Qualcomm's top customers are Apple, Oppo, Vivo, Samsung, Xiaomi, and Huawei, which each accounted for over 10% of its revenue last year. It previously faced revolts and lawsuits from several of those customers over its licensing fees, but those issues have been largely resolved. Qualcomm, unlike many other chipmakers, was also permitted to continue selling chips to blacklisted companies like Huawei via a special license.
Which chipmaker is growing faster?
Lumentum's revenue rose 7% to $1.68 billion last year, but that marked its slowest growth in four years as a 16% decline in laser revenue partly offset its 11% growth in OpComms revenue.
Lumentum's laser business had already been struggling with sluggish demand for its fiber lasers prior to the pandemic, and that slowdown intensified throughout the crisis as manufacturing plants shut down. Despite those challenges, Lumentum's adjusted earnings still rose 28% for the year as it cut costs and relied more heavily on higher-margin OpComms products.
In the first quarter of 2021, Lumentum's revenue grew less than 1% year-over-year to $452.4 million as a 29% decline in laser sales offset its 3% growth in OpComms sales. However, its gross and operating margins continued expanding and boosted its adjusted earnings 24%.
Lumentum expects its revenue to rise 2%-6% year-over-year in the second quarter, and for its adjusted earnings to grow 11%-24%. Analysts expect its revenue and earnings to rise 7% and 14%, respectively, this year as both businesses stabilize and accelerating sales of new 5G phones -- especially Apple's iPhone 12 -- drive demand for its 3D-sensing chips.
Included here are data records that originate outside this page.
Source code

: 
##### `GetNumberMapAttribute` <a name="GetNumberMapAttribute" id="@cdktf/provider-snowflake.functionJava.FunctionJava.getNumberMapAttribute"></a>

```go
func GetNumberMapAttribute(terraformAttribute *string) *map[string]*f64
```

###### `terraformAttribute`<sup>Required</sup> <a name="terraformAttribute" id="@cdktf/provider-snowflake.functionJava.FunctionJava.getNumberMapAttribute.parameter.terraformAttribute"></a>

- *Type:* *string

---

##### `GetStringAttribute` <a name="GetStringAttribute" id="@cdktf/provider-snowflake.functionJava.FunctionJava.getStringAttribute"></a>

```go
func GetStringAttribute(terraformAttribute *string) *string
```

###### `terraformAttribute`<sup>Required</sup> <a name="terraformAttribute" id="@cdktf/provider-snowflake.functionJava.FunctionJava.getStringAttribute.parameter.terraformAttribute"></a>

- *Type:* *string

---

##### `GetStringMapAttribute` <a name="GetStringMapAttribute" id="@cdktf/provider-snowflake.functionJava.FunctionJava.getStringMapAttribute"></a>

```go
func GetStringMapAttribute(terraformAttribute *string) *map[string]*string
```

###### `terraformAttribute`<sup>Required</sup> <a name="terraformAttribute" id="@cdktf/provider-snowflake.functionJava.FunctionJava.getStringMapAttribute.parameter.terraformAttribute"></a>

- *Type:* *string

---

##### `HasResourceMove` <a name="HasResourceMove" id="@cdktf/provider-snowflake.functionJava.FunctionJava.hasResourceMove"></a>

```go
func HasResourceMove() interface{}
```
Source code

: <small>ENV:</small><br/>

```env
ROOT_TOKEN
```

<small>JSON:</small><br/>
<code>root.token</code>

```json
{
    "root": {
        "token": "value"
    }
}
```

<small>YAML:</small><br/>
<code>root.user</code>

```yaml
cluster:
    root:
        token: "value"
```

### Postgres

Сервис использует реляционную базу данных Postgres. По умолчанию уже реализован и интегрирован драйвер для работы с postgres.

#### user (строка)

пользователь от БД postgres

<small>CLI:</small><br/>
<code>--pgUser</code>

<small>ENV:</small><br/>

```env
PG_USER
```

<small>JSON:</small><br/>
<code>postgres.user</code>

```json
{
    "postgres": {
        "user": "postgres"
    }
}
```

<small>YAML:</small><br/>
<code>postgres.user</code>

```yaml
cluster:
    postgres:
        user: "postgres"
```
Qualcomm's adjusted revenue rose 12% to $21.7 billion last year, with 13% growth at its chipmaking business and 10% growth at its licensing business, and its adjusted earnings grew 18%.
Qualcomm expects its revenue to rise 51%-70% year-over-year in the first quarter of 2021, as Apple and its other top customers roll out new 5G smartphones. The recovering auto market, which is buoying demand for 4G and 5G telematics chips, should complement that growth. At the end of 2020, Qualcomm revealed that its automotive design pipeline was worth about $8 billion -- up from nearly $6.5 billion at the beginning of the year.
Qualcomm expects its adjusted earnings to grow 97%-117% year-over-year during the first quarter. Analysts expect its revenue and earnings to rise 40% and 70%, respectively, for the full year.
The obvious winner: Qualcomm
Lumentum trades at just 16 times forward earnings, which is lower than Qualcomm's forward P/E ratio of 22. However, Lumentum trades at a lower multiple because investors expect its weaker laser business to partly offset the growth of its OpComms business for the foreseeable future.
Meanwhile, Qualcomm's stock remains surprisingly cheap relative to its growth potential. It's resolved most of the legal challenges, including its clashes with Apple and Huawei, that throttled its growth in the past. It also pays a decent forward yield of 1.6%, while Lumentum has never paid a dividend.
In short, investors can pick a stable chipmaker that is still burdened by a weaker business, or stick with a resurgent one that is firing on all cylinders. Therefore, I firmly believe Qualcomm will outperform Lumentum this year.